VYKINTAS BALTAKAS (b.1972): (co)ro(na) for Ensemble (Tokyo Sinfonietta; Yasuaki Itakura), Pasaka for Piano (Benjamin Kobler), Sinfonia for Ensemble (LENsemble; Vykintas Baltalkas), b(ell tree) for String Quartet (Chordos Quartet), Ri for Soprano and Electronics (Rita Balta [soprano]), Poussla for Ensemble and Orchestra (SWR Symphony Orchestra Baden-Baden und Freiburg; Johannes Kalitzke), Pasaka for Piano and Electronics (Kobler [piano]), Saxordionphonics for Saxophone, Accordion and Orchestra (Marcus Weiss [sax], Teodoro Anzellotti [accordion], Cologne Radio Symphony Orchestra; Emilio Pomarico).
Catalogue Number: 08S059
Label: Kairos
Reference: 0015004KAI
Format: CD
Price: $18.98
Description: Baltakas' music is energetic and constantly restless, frequently playful in a rather driven, hectic way. Typically, a piece will begin with little disjointed fragments which gradually assemble into trills or a medley of gestures like the twittering of birds, usually in a high register. Then longer anchoring chords or bass notes start to appear at intervals, providing a suggestion of tonal centres of gravity and a sense of harmonic progression. The glittering, bubbling surface textures, despite their complexity, are far from random and also tend to stay within a fairly well defined tonal area. Within this framework, though, the pieces are very different. Saxordionphonics suggests a kind of concerto, the saxophone and accordion beginning and ending the work with an interplay of little gestures, while the main part of the piece consists of increasingly dense orchestral textures in competition with the 'soloists'. Poussla is particularly impressive; a large, richly textured orchestral canvas with a powerful sense of directional momentum.

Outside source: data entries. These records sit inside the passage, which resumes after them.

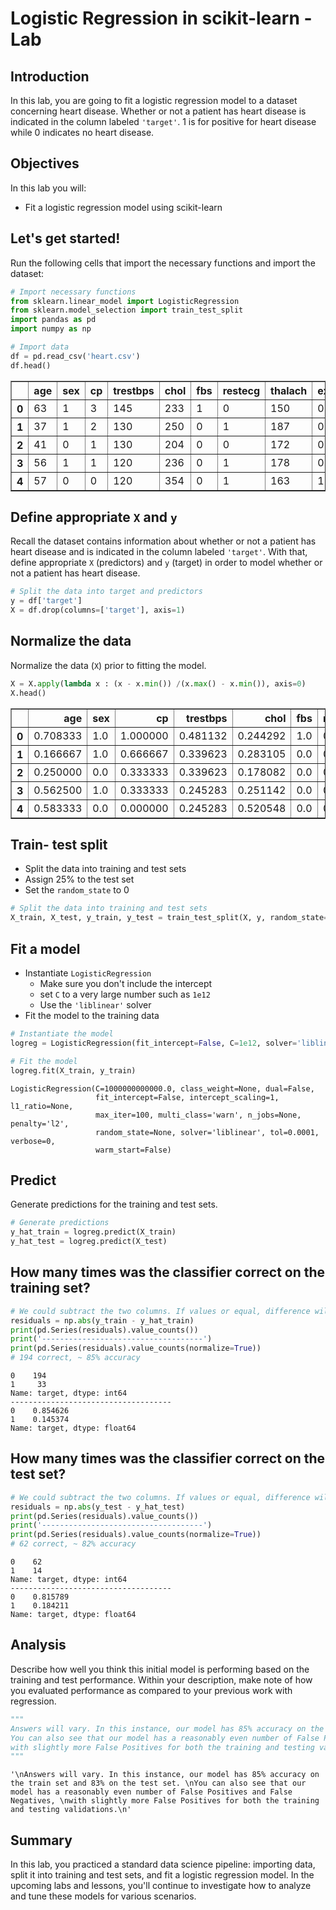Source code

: 
# Logistic Regression in scikit-learn - Lab

## Introduction 

In this lab, you are going to fit a logistic regression model to a dataset concerning heart disease. Whether or not a patient has heart disease is indicated in the column labeled `'target'`. 1 is for positive for heart disease while 0 indicates no heart disease.

## Objectives

In this lab you will: 

- Fit a logistic regression model using scikit-learn 


## Let's get started!

Run the following cells that import the necessary functions and import the dataset: 


```python
# Import necessary functions
from sklearn.linear_model import LogisticRegression
from sklearn.model_selection import train_test_split
import pandas as pd
import numpy as np
```


```python
# Import data
df = pd.read_csv('heart.csv')
df.head()
```




<div>
<style scoped>
    .dataframe tbody tr th:only-of-type {
        vertical-align: middle;
    }

    .dataframe tbody tr th {
        vertical-align: top;
    }

    .dataframe thead th {
        text-align: right;
    }
</style>
<table border="1" class="dataframe">
  <thead>
    <tr style="text-align: right;">
      <th></th>
      <th>age</th>
      <th>sex</th>
      <th>cp</th>
      <th>trestbps</th>
      <th>chol</th>
      <th>fbs</th>
      <th>restecg</th>
      <th>thalach</th>
      <th>exang</th>
      <th>oldpeak</th>
      <th>slope</th>
      <th>ca</th>
      <th>thal</th>
      <th>target</th>
    </tr>
  </thead>
  <tbody>
    <tr>
      <th>0</th>
      <td>63</td>
      <td>1</td>
      <td>3</td>
      <td>145</td>
      <td>233</td>
      <td>1</td>
      <td>0</td>
      <td>150</td>
      <td>0</td>
      <td>2.3</td>
      <td>0</td>
      <td>0</td>
      <td>1</td>
      <td>1</td>
    </tr>
    <tr>
      <th>1</th>
      <td>37</td>
      <td>1</td>
      <td>2</td>
      <td>130</td>
      <td>250</td>
      <td>0</td>
      <td>1</td>
      <td>187</td>
      <td>0</td>
      <td>3.5</td>
      <td>0</td>
      <td>0</td>
      <td>2</td>
      <td>1</td>
    </tr>
    <tr>
      <th>2</th>
      <td>41</td>
      <td>0</td>
      <td>1</td>
      <td>130</td>
      <td>204</td>
      <td>0</td>
      <td>0</td>
      <td>172</td>
      <td>0</td>
      <td>1.4</td>
      <td>2</td>
      <td>0</td>
      <td>2</td>
      <td>1</td>
    </tr>
    <tr>
      <th>3</th>
      <td>56</td>
      <td>1</td>
      <td>1</td>
      <td>120</td>
      <td>236</td>
      <td>0</td>
      <td>1</td>
      <td>178</td>
      <td>0</td>
      <td>0.8</td>
      <td>2</td>
      <td>0</td>
      <td>2</td>
      <td>1</td>
    </tr>
    <tr>
      <th>4</th>
      <td>57</td>
      <td>0</td>
      <td>0</td>
      <td>120</td>
      <td>354</td>
      <td>0</td>
      <td>1</td>
      <td>163</td>
      <td>1</td>
      <td>0.6</td>
      <td>2</td>
      <td>0</td>
      <td>2</td>
      <td>1</td>
    </tr>
  </tbody>
</table>
</div>



## Define appropriate `X` and `y` 

Recall the dataset contains information about whether or not a patient has heart disease and is indicated in the column labeled `'target'`. With that, define appropriate `X` (predictors) and `y` (target) in order to model whether or not a patient has heart disease.


```python
# Split the data into target and predictors
y = df['target']
X = df.drop(columns=['target'], axis=1)
```

## Normalize the data 

Normalize the data (`X`) prior to fitting the model. 


```python
X = X.apply(lambda x : (x - x.min()) /(x.max() - x.min()), axis=0)
X.head()
```




<div>
<style scoped>
    .dataframe tbody tr th:only-of-type {
        vertical-align: middle;
    }

    .dataframe tbody tr th {
        vertical-align: top;
    }

    .dataframe thead th {
        text-align: right;
    }
</style>
<table border="1" class="dataframe">
  <thead>
    <tr style="text-align: right;">
      <th></th>
      <th>age</th>
      <th>sex</th>
      <th>cp</th>
      <th>trestbps</th>
      <th>chol</th>
      <th>fbs</th>
      <th>restecg</th>
      <th>thalach</th>
      <th>exang</th>
      <th>oldpeak</th>
      <th>slope</th>
      <th>ca</th>
      <th>thal</th>
    </tr>
  </thead>
  <tbody>
    <tr>
      <th>0</th>
      <td>0.708333</td>
      <td>1.0</td>
      <td>1.000000</td>
      <td>0.481132</td>
      <td>0.244292</td>
      <td>1.0</td>
      <td>0.0</td>
      <td>0.603053</td>
      <td>0.0</td>
      <td>0.370968</td>
      <td>0.0</td>
      <td>0.0</td>
      <td>0.333333</td>
    </tr>
    <tr>
      <th>1</th>
      <td>0.166667</td>
      <td>1.0</td>
      <td>0.666667</td>
      <td>0.339623</td>
      <td>0.283105</td>
      <td>0.0</td>
      <td>0.5</td>
      <td>0.885496</td>
      <td>0.0</td>
      <td>0.564516</td>
      <td>0.0</td>
      <td>0.0</td>
      <td>0.666667</td>
    </tr>
    <tr>
      <th>2</th>
      <td>0.250000</td>
      <td>0.0</td>
      <td>0.333333</td>
      <td>0.339623</td>
      <td>0.178082</td>
      <td>0.0</td>
      <td>0.0</td>
      <td>0.770992</td>
      <td>0.0</td>
      <td>0.225806</td>
      <td>1.0</td>
      <td>0.0</td>
      <td>0.666667</td>
    </tr>
    <tr>
      <th>3</th>
      <td>0.562500</td>
      <td>1.0</td>
      <td>0.333333</td>
      <td>0.245283</td>
      <td>0.251142</td>
      <td>0.0</td>
      <td>0.5</td>
      <td>0.816794</td>
      <td>0.0</td>
      <td>0.129032</td>
      <td>1.0</td>
      <td>0.0</td>
      <td>0.666667</td>
    </tr>
    <tr>
      <th>4</th>
      <td>0.583333</td>
      <td>0.0</td>
      <td>0.000000</td>
      <td>0.245283</td>
      <td>0.520548</td>
      <td>0.0</td>
      <td>0.5</td>
      <td>0.702290</td>
      <td>1.0</td>
      <td>0.096774</td>
      <td>1.0</td>
      <td>0.0</td>
      <td>0.666667</td>
    </tr>
  </tbody>
</table>
</div>



## Train- test split 

- Split the data into training and test sets 
- Assign 25% to the test set 
- Set the `random_state` to 0 


```python
# Split the data into training and test sets
X_train, X_test, y_train, y_test = train_test_split(X, y, random_state=0)
```

## Fit a model

- Instantiate `LogisticRegression`
  - Make sure you don't include the intercept  
  - set `C` to a very large number such as `1e12` 
  - Use the `'liblinear'` solver 
- Fit the model to the training data 


```python
# Instantiate the model
logreg = LogisticRegression(fit_intercept=False, C=1e12, solver='liblinear')

# Fit the model
logreg.fit(X_train, y_train)
```




    LogisticRegression(C=1000000000000.0, class_weight=None, dual=False,
                       fit_intercept=False, intercept_scaling=1, l1_ratio=None,
                       max_iter=100, multi_class='warn', n_jobs=None, penalty='l2',
                       random_state=None, solver='liblinear', tol=0.0001, verbose=0,
                       warm_start=False)



## Predict
Generate predictions for the training and test sets. 


```python
# Generate predictions
y_hat_train = logreg.predict(X_train)
y_hat_test = logreg.predict(X_test)
```

## How many times was the classifier correct on the training set?


```python
# We could subtract the two columns. If values or equal, difference will be zero. Then count number of zeros.
residuals = np.abs(y_train - y_hat_train)
print(pd.Series(residuals).value_counts())
print('------------------------------------')
print(pd.Series(residuals).value_counts(normalize=True))
# 194 correct, ~ 85% accuracy
```

    0    194
    1     33
    Name: target, dtype: int64
    ------------------------------------
    0    0.854626
    1    0.145374
    Name: target, dtype: float64


## How many times was the classifier correct on the test set?


```python
# We could subtract the two columns. If values or equal, difference will be zero. Then count number of zeros.
residuals = np.abs(y_test - y_hat_test)
print(pd.Series(residuals).value_counts())
print('------------------------------------')
print(pd.Series(residuals).value_counts(normalize=True))
# 62 correct, ~ 82% accuracy
```

    0    62
    1    14
    Name: target, dtype: int64
    ------------------------------------
    0    0.815789
    1    0.184211
    Name: target, dtype: float64


## Analysis
Describe how well you think this initial model is performing based on the training and test performance. Within your description, make note of how you evaluated performance as compared to your previous work with regression.


```python
"""
Answers will vary. In this instance, our model has 85% accuracy on the train set and 83% on the test set. 
You can also see that our model has a reasonably even number of False Positives and False Negatives, 
with slightly more False Positives for both the training and testing validations.
"""
```




    '\nAnswers will vary. In this instance, our model has 85% accuracy on the train set and 83% on the test set. \nYou can also see that our model has a reasonably even number of False Positives and False Negatives, \nwith slightly more False Positives for both the training and testing validations.\n'



## Summary

In this lab, you practiced a standard data science pipeline: importing data, split it into training and test sets, and fit a logistic regression model. In the upcoming labs and lessons, you'll continue to investigate how to analyze and tune these models for various scenarios.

Pasaka begins with the pianist playing fragmentary gestures and vocalising fragments of Indian mythological texts and poetry, and here the addition of layers of spatially disposed electronics expand the piano into a kind of complexicist super-instrument. (co)ro(na) and the tiny Sinfonia, an explosive little squib of a scherzo, keep the listener guessing with their unexpected phasing in and out of tonality and ebb and flow of texture, something that the composer seems to delight in, based on this exciting sample of his work.